Work instructions
Find the line with "1344-28-1 | X | X | X |" and the line with "16. OTHER INFORMATION, INCLUDING" in the entries below; output exactly those two lines, every line between them, and no others.

Extracted records
• • • • •

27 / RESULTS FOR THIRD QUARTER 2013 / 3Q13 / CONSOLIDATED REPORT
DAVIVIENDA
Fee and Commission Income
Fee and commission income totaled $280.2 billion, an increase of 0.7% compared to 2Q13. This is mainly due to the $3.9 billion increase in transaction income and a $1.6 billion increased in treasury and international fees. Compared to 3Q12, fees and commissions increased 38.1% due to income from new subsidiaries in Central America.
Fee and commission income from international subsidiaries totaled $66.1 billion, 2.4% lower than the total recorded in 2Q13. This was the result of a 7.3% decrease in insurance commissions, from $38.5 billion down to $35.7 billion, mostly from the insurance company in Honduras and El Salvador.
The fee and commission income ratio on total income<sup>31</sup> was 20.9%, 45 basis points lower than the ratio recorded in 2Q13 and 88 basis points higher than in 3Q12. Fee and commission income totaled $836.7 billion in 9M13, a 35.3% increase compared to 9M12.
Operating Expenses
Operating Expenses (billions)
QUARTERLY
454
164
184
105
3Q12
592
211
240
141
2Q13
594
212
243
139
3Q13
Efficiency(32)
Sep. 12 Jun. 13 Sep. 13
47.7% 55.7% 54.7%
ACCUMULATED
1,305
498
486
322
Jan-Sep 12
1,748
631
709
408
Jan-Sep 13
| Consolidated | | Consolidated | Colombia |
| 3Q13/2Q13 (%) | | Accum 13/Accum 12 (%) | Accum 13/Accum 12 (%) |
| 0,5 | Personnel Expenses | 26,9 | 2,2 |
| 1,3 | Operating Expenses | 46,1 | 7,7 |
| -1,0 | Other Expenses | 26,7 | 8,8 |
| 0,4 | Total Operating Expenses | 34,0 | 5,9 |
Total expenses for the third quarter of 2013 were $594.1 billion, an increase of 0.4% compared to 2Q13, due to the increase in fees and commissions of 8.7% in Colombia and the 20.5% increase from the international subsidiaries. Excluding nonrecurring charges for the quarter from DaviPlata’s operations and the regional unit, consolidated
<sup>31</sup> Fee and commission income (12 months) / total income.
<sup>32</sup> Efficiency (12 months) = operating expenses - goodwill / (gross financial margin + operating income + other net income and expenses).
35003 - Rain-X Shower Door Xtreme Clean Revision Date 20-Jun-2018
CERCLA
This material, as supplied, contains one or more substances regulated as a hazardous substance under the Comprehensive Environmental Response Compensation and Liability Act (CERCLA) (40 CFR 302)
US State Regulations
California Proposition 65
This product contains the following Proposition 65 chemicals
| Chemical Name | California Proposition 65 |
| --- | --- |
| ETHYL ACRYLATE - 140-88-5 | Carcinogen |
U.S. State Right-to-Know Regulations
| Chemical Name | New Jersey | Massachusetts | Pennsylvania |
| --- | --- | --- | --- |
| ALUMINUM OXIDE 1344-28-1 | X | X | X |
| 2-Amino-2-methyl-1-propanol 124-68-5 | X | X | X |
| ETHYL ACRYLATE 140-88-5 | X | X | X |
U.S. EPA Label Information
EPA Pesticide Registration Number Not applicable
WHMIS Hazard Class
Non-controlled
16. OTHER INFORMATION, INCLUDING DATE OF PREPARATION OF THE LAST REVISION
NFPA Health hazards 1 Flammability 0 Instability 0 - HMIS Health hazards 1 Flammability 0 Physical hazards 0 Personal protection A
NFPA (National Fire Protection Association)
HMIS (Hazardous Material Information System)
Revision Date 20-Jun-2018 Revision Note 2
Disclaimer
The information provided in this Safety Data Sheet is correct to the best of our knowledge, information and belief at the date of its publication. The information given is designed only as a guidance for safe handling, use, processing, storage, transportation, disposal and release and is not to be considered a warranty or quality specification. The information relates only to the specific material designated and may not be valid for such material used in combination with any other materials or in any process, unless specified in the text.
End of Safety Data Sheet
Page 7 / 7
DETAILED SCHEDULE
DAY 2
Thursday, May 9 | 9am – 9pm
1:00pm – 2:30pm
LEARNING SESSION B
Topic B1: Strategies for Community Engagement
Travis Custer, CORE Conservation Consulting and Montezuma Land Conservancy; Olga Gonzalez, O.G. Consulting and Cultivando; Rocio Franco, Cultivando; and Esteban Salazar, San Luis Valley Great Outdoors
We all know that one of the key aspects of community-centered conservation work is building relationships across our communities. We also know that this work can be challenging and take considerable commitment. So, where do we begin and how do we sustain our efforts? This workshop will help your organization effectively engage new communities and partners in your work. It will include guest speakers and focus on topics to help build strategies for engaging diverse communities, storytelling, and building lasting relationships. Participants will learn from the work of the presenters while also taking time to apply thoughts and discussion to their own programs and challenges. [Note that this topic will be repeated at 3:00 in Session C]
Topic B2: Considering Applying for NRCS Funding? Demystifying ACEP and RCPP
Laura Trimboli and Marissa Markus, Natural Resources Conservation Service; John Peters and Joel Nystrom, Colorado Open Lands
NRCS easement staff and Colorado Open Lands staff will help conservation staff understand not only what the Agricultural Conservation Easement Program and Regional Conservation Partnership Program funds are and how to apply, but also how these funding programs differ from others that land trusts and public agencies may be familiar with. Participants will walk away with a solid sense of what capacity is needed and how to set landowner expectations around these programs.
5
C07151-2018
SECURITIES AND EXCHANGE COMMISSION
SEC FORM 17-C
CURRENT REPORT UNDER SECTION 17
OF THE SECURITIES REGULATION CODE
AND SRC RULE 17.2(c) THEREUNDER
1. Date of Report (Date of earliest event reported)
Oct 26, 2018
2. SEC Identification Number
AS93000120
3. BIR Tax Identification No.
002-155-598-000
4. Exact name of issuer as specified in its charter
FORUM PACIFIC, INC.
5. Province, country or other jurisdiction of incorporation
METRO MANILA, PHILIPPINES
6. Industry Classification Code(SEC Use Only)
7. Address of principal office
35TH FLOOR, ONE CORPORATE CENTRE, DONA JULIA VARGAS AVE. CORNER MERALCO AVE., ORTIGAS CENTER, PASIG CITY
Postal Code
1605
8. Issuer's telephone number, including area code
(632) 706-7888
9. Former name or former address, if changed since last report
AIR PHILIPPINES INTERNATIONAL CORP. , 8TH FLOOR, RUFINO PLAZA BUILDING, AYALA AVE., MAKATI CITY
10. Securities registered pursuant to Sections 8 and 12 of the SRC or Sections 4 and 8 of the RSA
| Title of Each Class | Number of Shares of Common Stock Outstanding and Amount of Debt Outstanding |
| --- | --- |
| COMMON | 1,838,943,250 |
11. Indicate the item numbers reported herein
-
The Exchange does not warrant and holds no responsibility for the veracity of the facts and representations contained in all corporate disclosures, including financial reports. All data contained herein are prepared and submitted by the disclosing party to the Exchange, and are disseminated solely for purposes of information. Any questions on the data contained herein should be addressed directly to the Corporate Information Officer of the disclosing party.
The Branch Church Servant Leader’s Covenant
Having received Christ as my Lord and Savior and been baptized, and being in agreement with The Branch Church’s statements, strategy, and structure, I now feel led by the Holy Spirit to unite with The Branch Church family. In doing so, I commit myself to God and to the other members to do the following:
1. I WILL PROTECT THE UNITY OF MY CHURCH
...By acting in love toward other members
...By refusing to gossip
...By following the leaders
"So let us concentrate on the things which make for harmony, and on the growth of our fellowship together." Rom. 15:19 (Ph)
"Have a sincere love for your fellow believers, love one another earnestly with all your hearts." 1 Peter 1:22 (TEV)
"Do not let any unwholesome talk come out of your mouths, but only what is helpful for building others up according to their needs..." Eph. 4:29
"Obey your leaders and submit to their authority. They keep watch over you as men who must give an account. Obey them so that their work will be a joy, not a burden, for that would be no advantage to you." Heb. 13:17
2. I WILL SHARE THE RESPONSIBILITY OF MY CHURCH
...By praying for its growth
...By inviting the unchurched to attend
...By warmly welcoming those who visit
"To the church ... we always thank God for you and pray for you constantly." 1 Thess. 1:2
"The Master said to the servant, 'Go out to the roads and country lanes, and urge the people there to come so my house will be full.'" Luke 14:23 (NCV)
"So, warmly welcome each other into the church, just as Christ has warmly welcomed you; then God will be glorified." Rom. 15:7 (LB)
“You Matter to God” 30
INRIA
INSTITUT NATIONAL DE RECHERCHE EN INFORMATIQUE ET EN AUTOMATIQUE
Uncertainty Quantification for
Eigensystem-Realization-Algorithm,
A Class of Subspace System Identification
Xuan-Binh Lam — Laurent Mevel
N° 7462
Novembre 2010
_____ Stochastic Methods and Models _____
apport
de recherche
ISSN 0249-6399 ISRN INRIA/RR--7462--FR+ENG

• • • • •

Response to the exercise
| ALUMINUM OXIDE 1344-28-1 | X | X | X |
| 2-Amino-2-methyl-1-propanol 124-68-5 | X | X | X |
| ETHYL ACRYLATE 140-88-5 | X | X | X |
U.S. EPA Label Information
EPA Pesticide Registration Number Not applicable
WHMIS Hazard Class
Non-controlled
16. OTHER INFORMATION, INCLUDING DATE OF PREPARATION OF THE LAST REVISION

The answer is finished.